• **WHAT IS EXPECTED**:
Show every line below where "worn" can be found.

• **DATASET ENTRIES**:
= = =

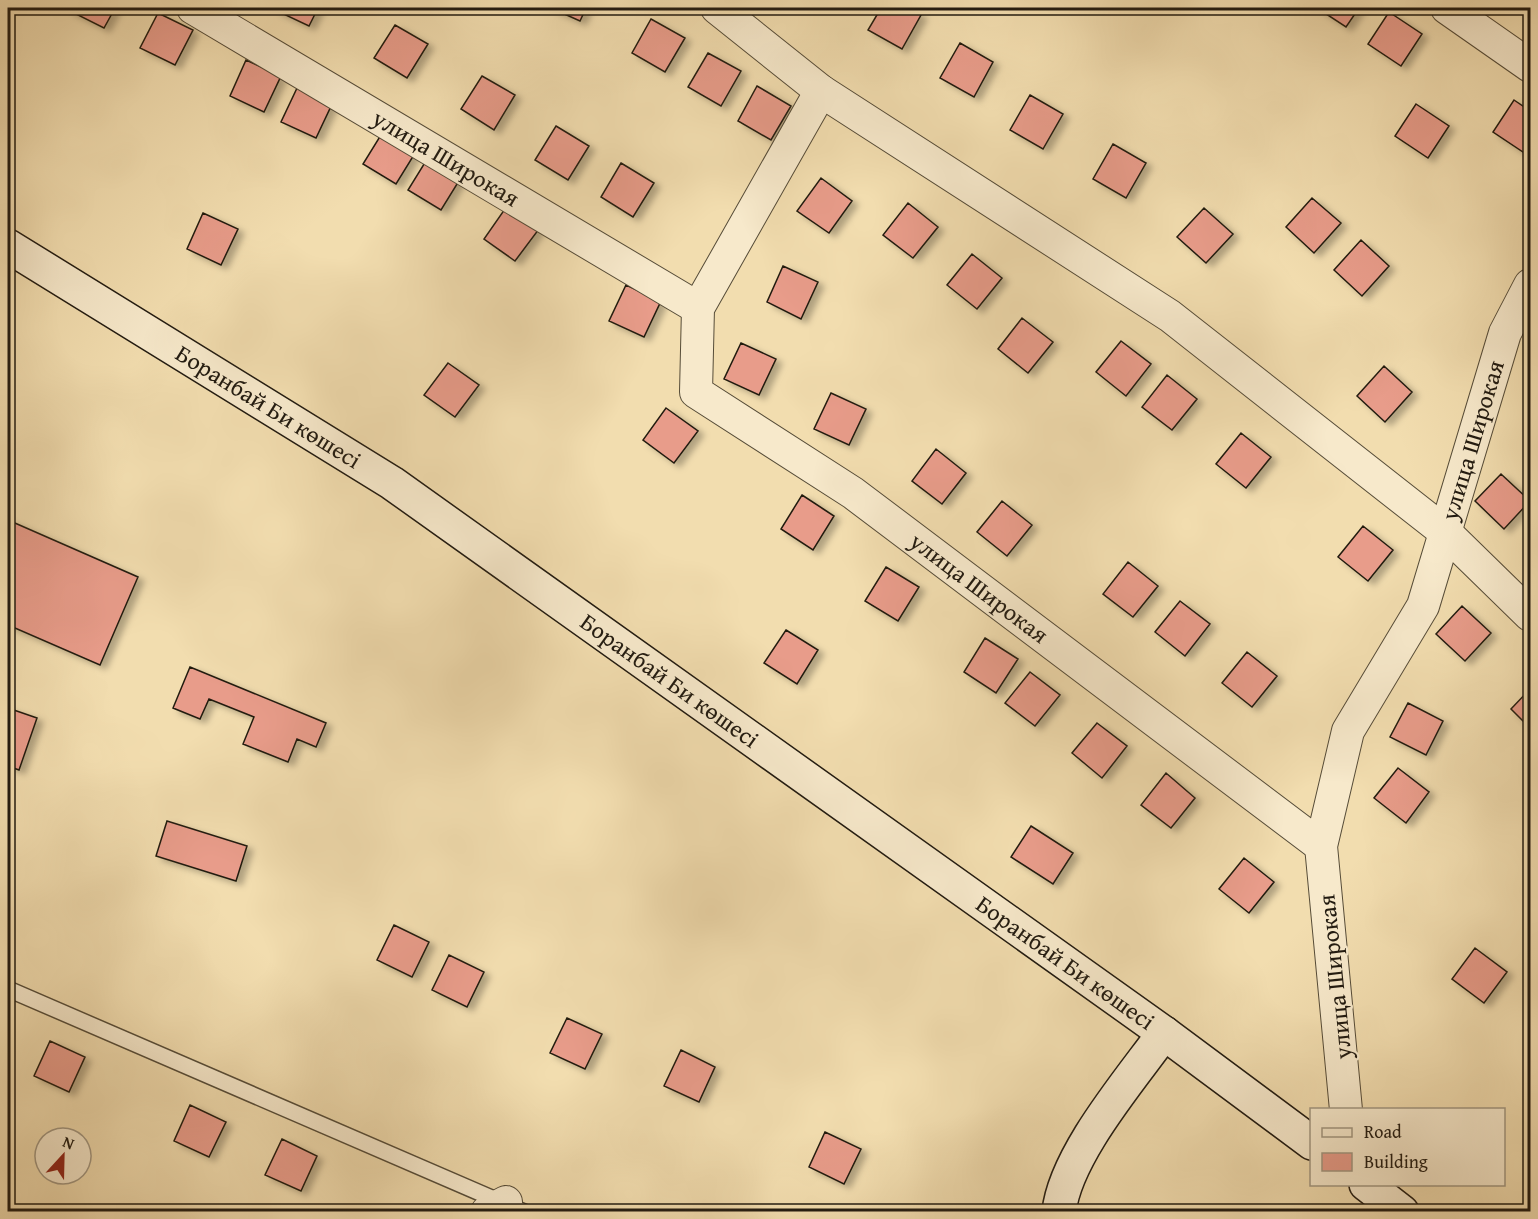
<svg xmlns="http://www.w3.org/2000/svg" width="1538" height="1219" viewBox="0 0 1538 1219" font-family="'Gentium Book Plus',serif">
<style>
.building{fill:#e89c8a;stroke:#221b11;stroke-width:1.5;filter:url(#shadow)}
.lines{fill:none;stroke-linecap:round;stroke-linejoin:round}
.lane-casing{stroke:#564c38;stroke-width:18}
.street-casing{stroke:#564c38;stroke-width:34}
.secondary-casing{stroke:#221b11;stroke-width:36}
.lane{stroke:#f7e9cb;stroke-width:15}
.street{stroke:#f7e9cb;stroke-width:32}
.secondary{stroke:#f7e9cb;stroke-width:33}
.labels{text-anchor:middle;stroke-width:4.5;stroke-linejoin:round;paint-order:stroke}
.street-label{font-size:24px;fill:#221b11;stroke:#f7e9cb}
</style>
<defs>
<filter id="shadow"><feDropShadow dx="6" dy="4" stdDeviation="3" flood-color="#0004"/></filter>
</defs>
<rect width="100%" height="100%" fill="#f2ddaf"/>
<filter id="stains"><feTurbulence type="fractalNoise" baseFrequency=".00333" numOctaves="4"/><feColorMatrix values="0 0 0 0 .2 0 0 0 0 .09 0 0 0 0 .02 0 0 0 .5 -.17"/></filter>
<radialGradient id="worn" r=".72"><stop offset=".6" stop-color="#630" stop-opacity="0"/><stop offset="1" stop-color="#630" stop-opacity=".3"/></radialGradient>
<!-- building -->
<path class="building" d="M 69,8 L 115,8 L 104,28 L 68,10 Z
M 276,8 L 318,8 L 309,26 L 275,10 Z
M 551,8 L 586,8 L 580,21 Z
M 881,8 L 909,8 L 921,15 L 902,49 L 868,30 Z
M 1317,8 L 1359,8 L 1346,27 Z
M 1389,12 L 1422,34 L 1401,66 L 1368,44 Z
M 158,13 L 193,30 L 175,65 L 140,48 Z
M 651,19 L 685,38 L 665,72 L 632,53 Z
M 395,25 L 428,44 L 407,78 L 374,58 Z
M 960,43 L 993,62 L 974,97 L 940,78 Z
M 708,53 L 741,71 L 721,106 L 688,87 Z
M 246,60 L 281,76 L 264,112 L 230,96 Z
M 482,76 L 515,95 L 494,130 L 461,109 Z
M 298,86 L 333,102 L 316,138 L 281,122 Z
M 757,86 L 791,106 L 771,140 L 738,121 Z
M 1030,95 L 1063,114 L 1043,149 L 1010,130 Z
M 1514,100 L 1530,111 L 1530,148 L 1526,154 L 1493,132 Z
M 1416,104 L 1449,126 L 1428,158 L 1395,136 Z
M 556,126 L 589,146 L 568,180 L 535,160 Z
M 384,130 L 417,150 L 396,184 L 363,164 Z
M 1113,144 L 1146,163 L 1126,198 L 1093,179 Z
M 429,156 L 462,176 L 441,210 L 408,190 Z
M 621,163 L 654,183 L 633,217 L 601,197 Z
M 821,178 L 852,201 L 829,233 L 797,211 Z
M 1312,198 L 1341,223 L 1314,253 L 1286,227 Z
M 908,203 L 938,227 L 913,258 L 883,235 Z
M 507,206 L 539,229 L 515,261 L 484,239 Z
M 1204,208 L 1233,234 L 1206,263 L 1177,237 Z
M 203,213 L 238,229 L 221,265 L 187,249 Z
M 1361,240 L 1389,266 L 1362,296 L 1334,270 Z
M 972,254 L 1002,278 L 977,309 L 947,285 Z
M 783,266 L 818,282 L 801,319 L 767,302 Z
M 626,285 L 661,301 L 644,337 L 609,321 Z
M 1022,318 L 1053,342 L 1028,373 L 998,349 Z
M 1121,341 L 1151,364 L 1126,396 L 1096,372 Z
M 741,343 L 776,359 L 759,395 L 724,379 Z
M 448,363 L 479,385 L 455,417 L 424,395 Z
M 1384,366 L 1412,392 L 1385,422 L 1357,396 Z
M 1167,375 L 1197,399 L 1172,430 L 1142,407 Z
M 831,393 L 866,409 L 849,445 L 814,429 Z
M 666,408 L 698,431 L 674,463 L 643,440 Z
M 1241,433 L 1271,457 L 1246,488 L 1216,464 Z
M 936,449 L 966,473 L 942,504 L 912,481 Z
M 1501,474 L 1530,501 L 1504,529 L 1475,501 Z
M 802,495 L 834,516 L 813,550 L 781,529 Z
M 1002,501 L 1032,525 L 1007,556 L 977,532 Z
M 8,520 L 138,577 L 100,665 L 8,625 Z
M 1363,526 L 1393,550 L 1368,581 L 1338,557 Z
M 1128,562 L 1158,586 L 1133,617 L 1103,594 Z
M 886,567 L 919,587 L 898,621 L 865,601 Z
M 1180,601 L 1210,624 L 1185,656 L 1155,632 Z
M 1462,606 L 1491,633 L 1465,661 L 1436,634 Z
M 786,630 L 818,650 L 797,684 L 764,663 Z
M 985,638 L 1018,659 L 996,693 L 964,672 Z
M 1247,652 L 1277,676 L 1252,707 L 1222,683 Z
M 190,667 L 326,723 L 316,747 L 297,739 L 288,762 L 243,744 L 254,717 L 209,699 L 200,719 L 173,708 Z
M 1030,672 L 1060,695 L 1035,726 L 1005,703 Z
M 1530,689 L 1530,728 L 1511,709 Z
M 1408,703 L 1443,721 L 1426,755 L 1390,737 Z
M 8,708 L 37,718 L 19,770 L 8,766 Z
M 1097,723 L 1127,746 L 1102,778 L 1072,753 Z
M 1398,768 L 1429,792 L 1406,823 L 1374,798 Z
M 1166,773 L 1195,798 L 1171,828 L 1141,805 Z
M 167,821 L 247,846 L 236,881 L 156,856 Z
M 1031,826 L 1073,853 L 1053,884 L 1011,857 Z
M 1244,858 L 1274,882 L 1249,913 L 1219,889 Z
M 394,925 L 429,942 L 412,977 L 377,960 Z
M 1475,948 L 1507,972 L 1484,1003 L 1452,979 Z
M 449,955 L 484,972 L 467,1007 L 432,990 Z
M 567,1018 L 602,1034 L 585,1069 L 550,1053 Z
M 50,1041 L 85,1057 L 69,1092 L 34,1076 Z
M 681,1050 L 715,1067 L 699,1102 L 664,1086 Z
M 190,1105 L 226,1122 L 209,1157 L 174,1141 Z
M 825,1132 L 861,1149 L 844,1184 L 809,1167 Z
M 282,1139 L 317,1156 L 301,1191 L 265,1175 Z"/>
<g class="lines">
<!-- lane casing -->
<g class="lane-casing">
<path id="lane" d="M 8,989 L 524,1212"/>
</g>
<!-- street casing -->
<g class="street-casing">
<g id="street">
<path id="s1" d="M 193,8 L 698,308"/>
<path d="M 717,8 L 821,91 L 1170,316 L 1445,532 L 1530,615"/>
<path d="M 1447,8 L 1530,66"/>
<path id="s2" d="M 821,91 L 698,308 L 696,392 L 853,493 L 1321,846"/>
<path id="s3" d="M 1346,1110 L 1321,846 L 1348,731 L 1423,606 L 1505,333 L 1530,285"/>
<path d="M 487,1212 L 506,1202"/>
</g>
</g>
<!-- secondary casing -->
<g class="secondary-casing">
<g id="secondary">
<path id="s4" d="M 8,246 L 392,483 L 1164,1033 L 1312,1143"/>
<path d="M 1366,1184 L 1402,1212"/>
<path d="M 1059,1212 C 1065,1155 1131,1079 1164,1033"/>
</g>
</g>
<!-- lane -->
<use href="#lane" class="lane"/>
<!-- street -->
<use href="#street" class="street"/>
<!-- secondary -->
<use href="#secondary" class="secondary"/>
</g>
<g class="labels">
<!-- street labels -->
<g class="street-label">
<text dy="8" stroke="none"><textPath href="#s1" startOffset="294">улица Широкая</textPath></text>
<text dy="8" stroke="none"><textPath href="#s4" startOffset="306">Боранбай Би көшесі</textPath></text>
<text dy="8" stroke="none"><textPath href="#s3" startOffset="702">улица Широкая</textPath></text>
<text dy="8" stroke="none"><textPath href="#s2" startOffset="678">улица Широкая</textPath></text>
<text dy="8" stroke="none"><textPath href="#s4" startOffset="792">Боранбай Би көшесі</textPath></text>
<text dy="8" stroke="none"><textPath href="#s4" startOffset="1278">Боранбай Би көшесі</textPath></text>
<text transform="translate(1335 977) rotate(-96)" y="8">улица Широкая</text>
</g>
</g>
<!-- margin -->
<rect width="1538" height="1219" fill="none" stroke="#f2ddaf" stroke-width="30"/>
<rect x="9" y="9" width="1520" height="1201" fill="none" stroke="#221b11" stroke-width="3"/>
<rect x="15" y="15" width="1508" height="1189" fill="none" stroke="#221b11" stroke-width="1.5"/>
<!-- legend -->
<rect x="1310" y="1108" width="195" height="78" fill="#f7e9cb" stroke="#a29781" stroke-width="1.5"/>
<rect x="1322" y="1128" width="30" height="9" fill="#f7e9cb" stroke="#a29781" stroke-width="1.5"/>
<text x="1364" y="1138" font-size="18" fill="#221b11">Road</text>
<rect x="1322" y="1153" width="30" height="18" fill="#e89c8a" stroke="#a29781" stroke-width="1.5"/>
<text x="1364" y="1168" font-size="18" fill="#221b11">Building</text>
<!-- north arrow -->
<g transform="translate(63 1156) rotate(22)"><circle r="28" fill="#f7e9cb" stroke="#a29781" stroke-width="1.5"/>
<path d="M0-4.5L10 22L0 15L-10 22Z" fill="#8f2418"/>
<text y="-9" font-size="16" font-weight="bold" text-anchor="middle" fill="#221b11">N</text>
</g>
<rect width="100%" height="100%" filter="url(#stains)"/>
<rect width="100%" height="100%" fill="url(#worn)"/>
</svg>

= = =

• **WRITTEN REPLY**:
<radialGradient id="worn" r=".72"><stop offset=".6" stop-color="#630" stop-opacity="0"/><stop offset="1" stop-color="#630" stop-opacity=".3"/></radialGradient>
<rect width="100%" height="100%" fill="url(#worn)"/>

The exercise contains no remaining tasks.